To see the contents of these variables, you can use the echo command. For instance, to see the absolute path of your $WRKDIR directory:
$ echo $WRKDIR
/home/u111111/wrkdir
Or for instance, to move to your group-shared home directory:
$ cd $PROJECT
Using $TMP#
There is temporary space available on the nodes that can be used when you submit a job to the cluster.
As this storage is physically located on the nodes, it is not shared between nodes, but it will provide better performance for read/write (I/O) intensive tasks on a single node than networked storages. However, to use the temporary scratch space, you will need to copy files from the networked storage to the temporary scratch space. In addition, if a job fails then any intermediate files created may be lost.

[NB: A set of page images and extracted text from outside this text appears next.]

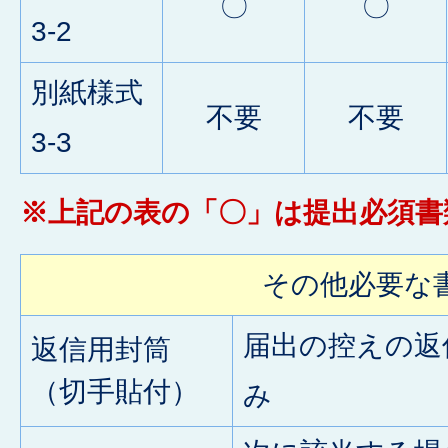
〇
〇
3-2
別紙様式
不要
不要
3-3
※上記の表の「〇」は提出必須書
その他必要な
届出の控えの返
返信用封筒
（切手貼付）
み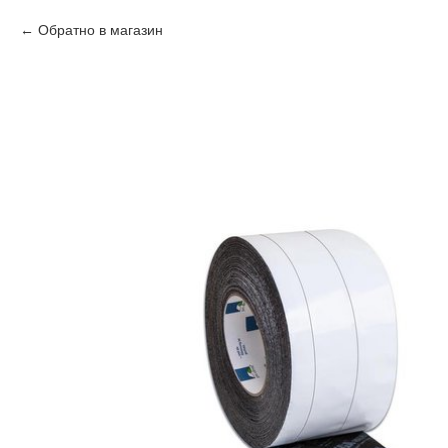
Обратно в магазин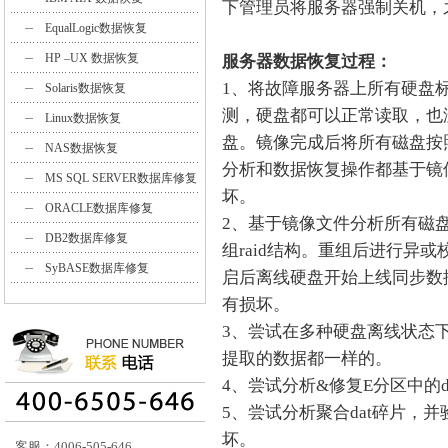
下管理员将服务器强制关机，
EqualLogic数据恢复
HP –UX 数据恢复
服务器数据恢复过程：
1、将故障服务器上所有硬盘
Solaris数据恢复
测，硬盘都可以正常读取，也
Linux数据恢复
盘。镜像完成后将所有磁盘按
NAS数据恢复
分析和数据恢复操作都基于镜
MS SQL SERVER数据库修复
坏。
ORACLE数据库修复
2、基于镜像文件分析所有磁盘
DB2数据库修复
组raid结构。重组后进行异
SyBASE数据库修复
启后离线硬盘开始上线同步数
有损坏。
3、尝试在多种硬盘离线状态
提取的数据都一样的。
4、尝试分析&修复E分区中的
5、尝试分析聚合dat碎片，
坏。
客服：4006-505-646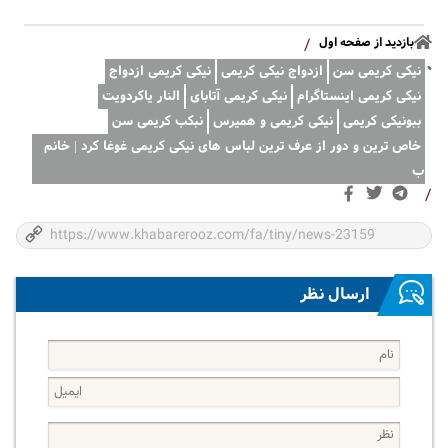
بازدید از صفحه اول
/
نیکی کریمی سن
ازدواج نیکی کریمی
نیکی کریمی ازدواج
نیکی کریمی اینستاگرام
نیکی کریمی آتابای
النار یاکردویت
ببونیکی کریمی
نیکی کریمی و همیرس
نبکب کریمی سن
خاص ترین و دور از عرف ترین لباس های نیکی کریمی غوغا کرد | خانم
ب
/
ارسال نظر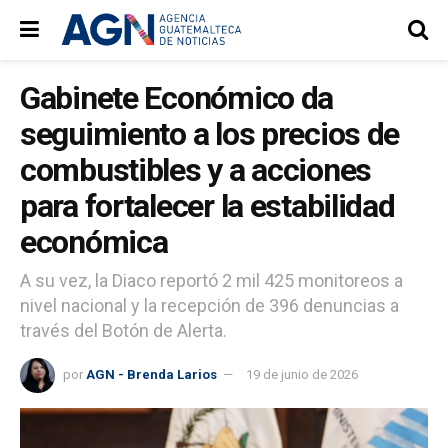
Gabinete Económico da
seguimiento a los precios de
combustibles y a acciones
para fortalecer la estabilidad
económica
A su vez, la Diaco reportó 2 mil 425 monitoreos a
nivel nacional y la recepción de 396 denuncias a
través del Botón de Alerta.
por
AGN - Brenda Larios
19 de junio de 2026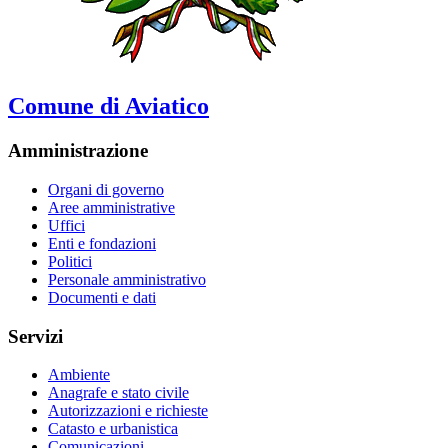
Comune di Aviatico
Amministrazione
Organi di governo
Aree amministrative
Uffici
Enti e fondazioni
Politici
Personale amministrativo
Documenti e dati
Servizi
Ambiente
Anagrafe e stato civile
Autorizzazioni e richieste
Catasto e urbanistica
Comunicazioni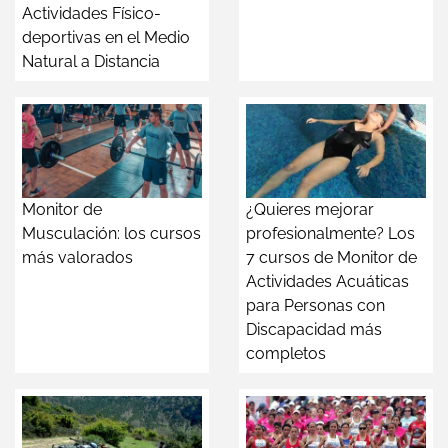
Actividades Físico-
deportivas en el Medio
Natural a Distancia
Monitor de
¿Quieres mejorar
Musculación: los cursos
profesionalmente? Los
más valorados
7 cursos de Monitor de
Actividades Acuáticas
para Personas con
Discapacidad más
completos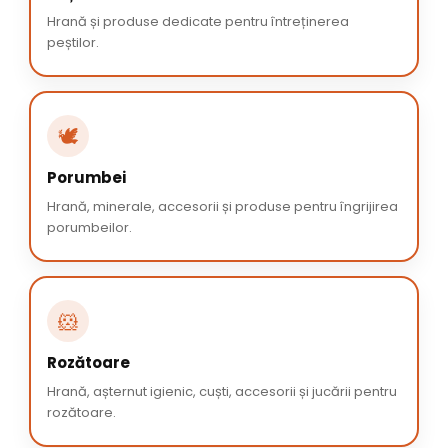
Hrană și produse dedicate pentru întreținerea
peștilor.
🕊️
Porumbei
Hrană, minerale, accesorii și produse pentru îngrijirea
porumbeilor.
🐹
Rozătoare
Hrană, așternut igienic, cuști, accesorii și jucării pentru
rozătoare.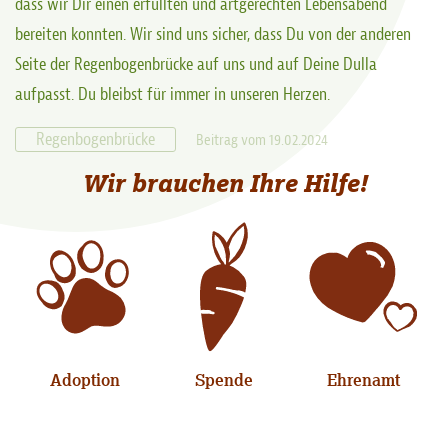
dass wir Dir einen erfüllten und artgerechten Lebensabend
bereiten konnten. Wir sind uns sicher, dass Du von der anderen
Seite der Regenbogenbrücke auf uns und auf Deine Dulla
aufpasst. Du bleibst für immer in unseren Herzen.
Regenbogenbrücke
Beitrag vom 19.02.2024
Wir brauchen Ihre Hilfe!
Adoption
Spende
Ehrenamt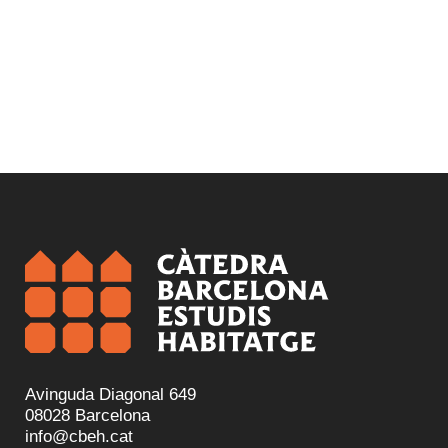
Avinguda Diagonal 649
08028 Barcelona
info@cbeh.cat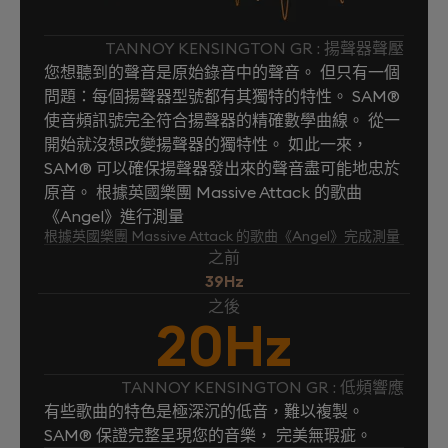
TANNOY KENSINGTON GR : 揚聲器聲壓
您想聽到的聲音是原始錄音中的聲音。 但只有一個
問題：每個揚聲器型號都有其獨特的特性。 SAM®
使音頻訊號完全符合揚聲器的精確數學曲線。 從一
開始就沒想改變揚聲器的獨特性。 如此一來，
SAM® 可以確保揚聲器發出來的聲音盡可能地忠於
原音。 根據英國樂團 Massive Attack 的歌曲
《Angel》進行測量
根據英國樂團 Massive Attack 的歌曲《Angel》完成測量
之前
39Hz
之後
20Hz
TANNOY KENSINGTON GR : 低頻響應
有些歌曲的特色是極深沉的低音，難以複製。
SAM® 保證完整呈現您的音樂， 完美無瑕疵。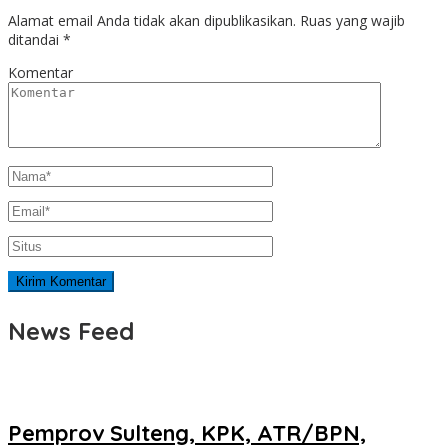
Alamat email Anda tidak akan dipublikasikan.
Ruas yang wajib
ditandai
*
Komentar
News Feed
Pemprov Sulteng, KPK, ATR/BPN,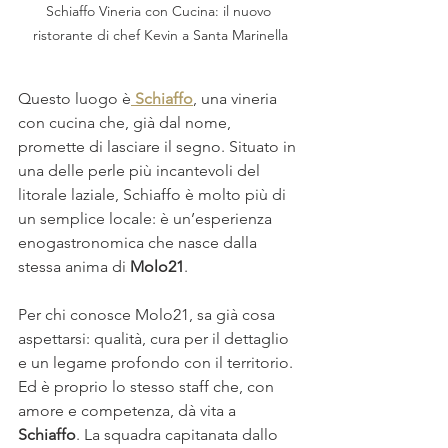
Schiaffo Vineria con Cucina: il nuovo 
ristorante di chef Kevin a Santa Marinella
Questo luogo è
Schiaffo
, una vineria 
con cucina che, già dal nome, 
promette di lasciare il segno. Situato in 
una delle perle più incantevoli del 
litorale laziale, Schiaffo è molto più di 
un semplice locale: è un’esperienza 
enogastronomica che nasce dalla 
stessa anima di 
Molo21
.
Per chi conosce Molo21, sa già cosa 
aspettarsi: qualità, cura per il dettaglio 
e un legame profondo con il territorio. 
Ed è proprio lo stesso staff che, con 
amore e competenza, dà vita a 
Schiaffo
. La squadra capitanata dallo 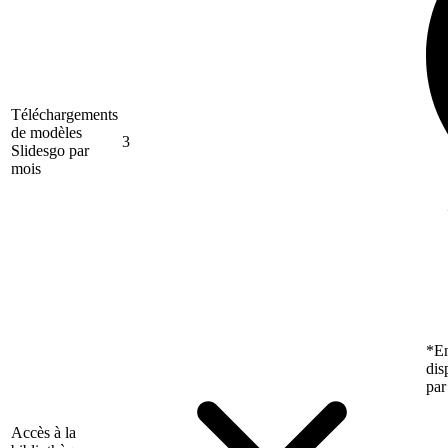
Téléchargements
de modèles
3
Slidesgo par
mois
*En
dis
par
Accès à la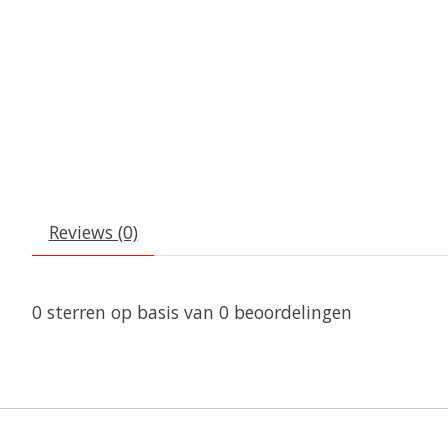
Reviews (0)
0
sterren op basis van
0
beoordelingen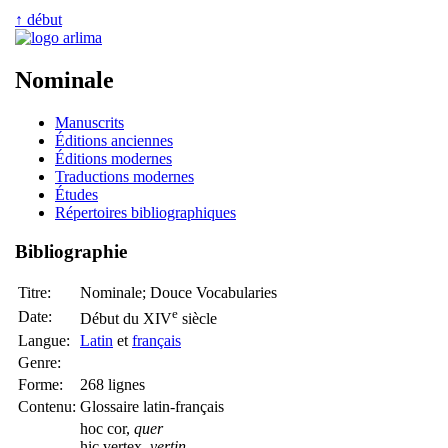
↑ début
Nominale
Manuscrits
Éditions anciennes
Éditions modernes
Traductions modernes
Études
Répertoires bibliographiques
Bibliographie
Titre:
Nominale; Douce Vocabularies
e
Date:
Début du XIV
siècle
Langue:
Latin
et
français
Genre:
Forme:
268 lignes
Contenu:
Glossaire latin-français
hoc cor,
quer
hic vertex,
vertin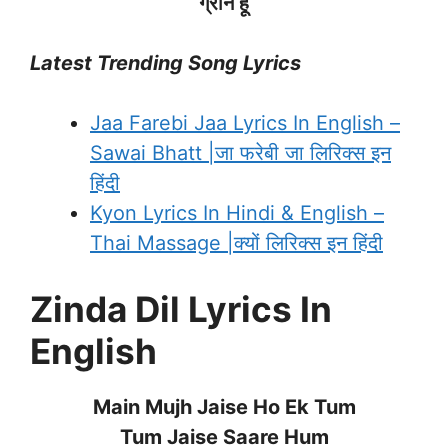
ग्रीन हूँ
Latest Trending Song Lyrics
Jaa Farebi Jaa Lyrics In English –
Sawai Bhatt |जा फरेबी जा लिरिक्स इन
हिंदी
Kyon Lyrics In Hindi & English –
Thai Massage |क्यों लिरिक्स इन हिंदी
Zinda Dil Lyrics In
English
Main Mujh Jaise Ho Ek Tum
Tum Jaise Saare Hum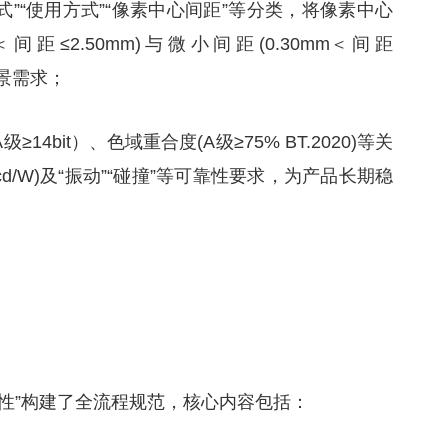
式”“使用方式”“像素中心间距”等分类，将像素中心
间距≤2.50mm)与微小间距(0.30mm＜间距
场景需求；
≥14bit）、色域重合度(A级≥75% BT.2020)等关
cd/W)及“振动”“碰撞”等可靠性要求，为产品长期稳
性”构建了全流程规范，核心内容包括：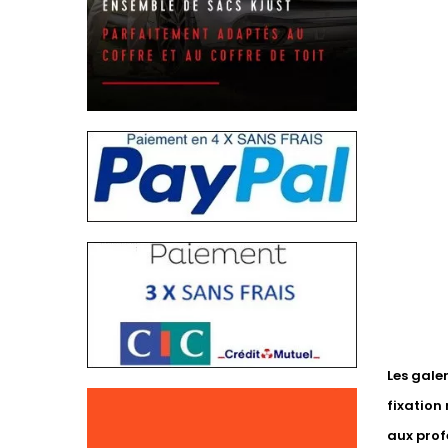
Les gale
fixation
aux prof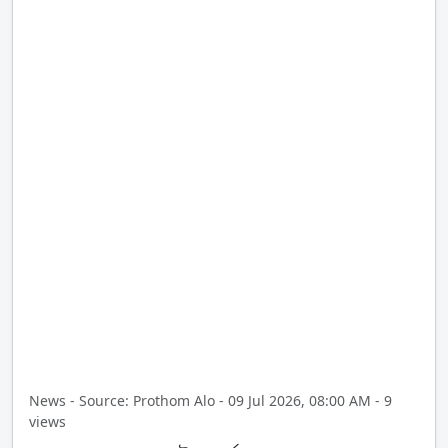
News - Source: Prothom Alo - 09 Jul 2026, 08:00 AM - 9
views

If your job does a lot of I/O operations to large files, it may therefore improve performance to:
- copy files from your home directory into the temporary folder
- run your job in the temporary folder
- copy files back from the temporary folder to your home directory if needed
- delete them from the temporary folder as soon as they're no longer needed
Basic example#
The following job runs a shell-script ./runcode.sh in a data folder beneath a user's wrkdir directory. The data is held on the networked storage at this point.
#!/bin/bash
#SBATCH -n 1
#SBATCH --mem=2G
#SBATCH --time=1:00:00
cd $HOME/wrkdir/project
./runcode.sh
The following job:
- copies data.file from the project directory to the temporary area
- sets the current working directory to the temporary area
- runs the appropriate code
- copies the output file results.data back to the project directory
This is the equivalent of the previous example, but using the temporary storage
#!/bin/bash
#SBATCH -n 1
#SBATCH --mem=2G
#SBATCH --time=1:00:00
# Copy data.file from the project directory to the temporary scratch space
cp $HOME/wrkdir/project/data.file /tmp
# Move into the temporary scratch space where your data now is
cd /tmp
# Do processing - as this is a small shell script, it is run from the network storage
$HOME/wrkdir/project/runcode.sh
# Copy results.data back to the project directory from the temporary scratch space
cp results.data $HOME/wrkdir/project/
If you do not know, or cannot list all the possible output files that you would like to move back to your home directory you can use rsync to only copy changed and new files back at the end of the job. This will save time and avoid unnecessary copying.
The following job:
- copies files to the temporary scratch area
- runs the shell-script ./runcode.sh on the local copy
- copies the results back to networked storage
#!/bin/bash
#SBATCH -n 1
#SBATCH --mem=2G
#SBATCH --time=1:00:00
# Source folder for data
DATADIR=$HOME/wrkdir/project
# Copy data (inc. subfolders) to temporary storage
rsync -rltv $DATADIR/ /tmp/
# Run job from temporary folder
cd /tmp
./runcode.sh
# Copy changed files back
rsync -rltv /tmp/ $DATADIR/
Viewing temporary files#
To view temporary files while the job is running (to ensure the job is correct) you can ssh
to the node.
SSH Connections
As per the Usage Policy SSH sessions on nodes should be limited to monitoring jobs.
Advanced example#
This advanced example uses rsync for speed and will ensure cleanup happens at the end of a job or when the job hits the soft limit.
#!/bin/bash
#SBATCH -n 1
#SBATCH --mem=2G
#SBATCH --time=1:00:00 # Request 1 hour runtime
#SBATCH --signal=B:SIGUSR1@300 # Clean up after 55 minutes
function Cleanup ()
{
trap "" SIGUSR1 EXIT # Disable trap now we're in it
# Clean up task
rsync -rltv $TMP/ $DATADIR/
exit 0
}
DATADIR=$(pwd)
trap Cleanup SIGUSR1 EXIT # Enable trap
cd $TMP
rsync -rltv $DATADIR/ $TMP/
# Job
./runcode.sh
From other systems#
External filesystems cannot be mounted on Panthera
For a variety of security, manageability and technical considerations, we can't mount external filesystems nor data storage systems on Panthera. The recommended approach is to make Panthera's data available on external systems.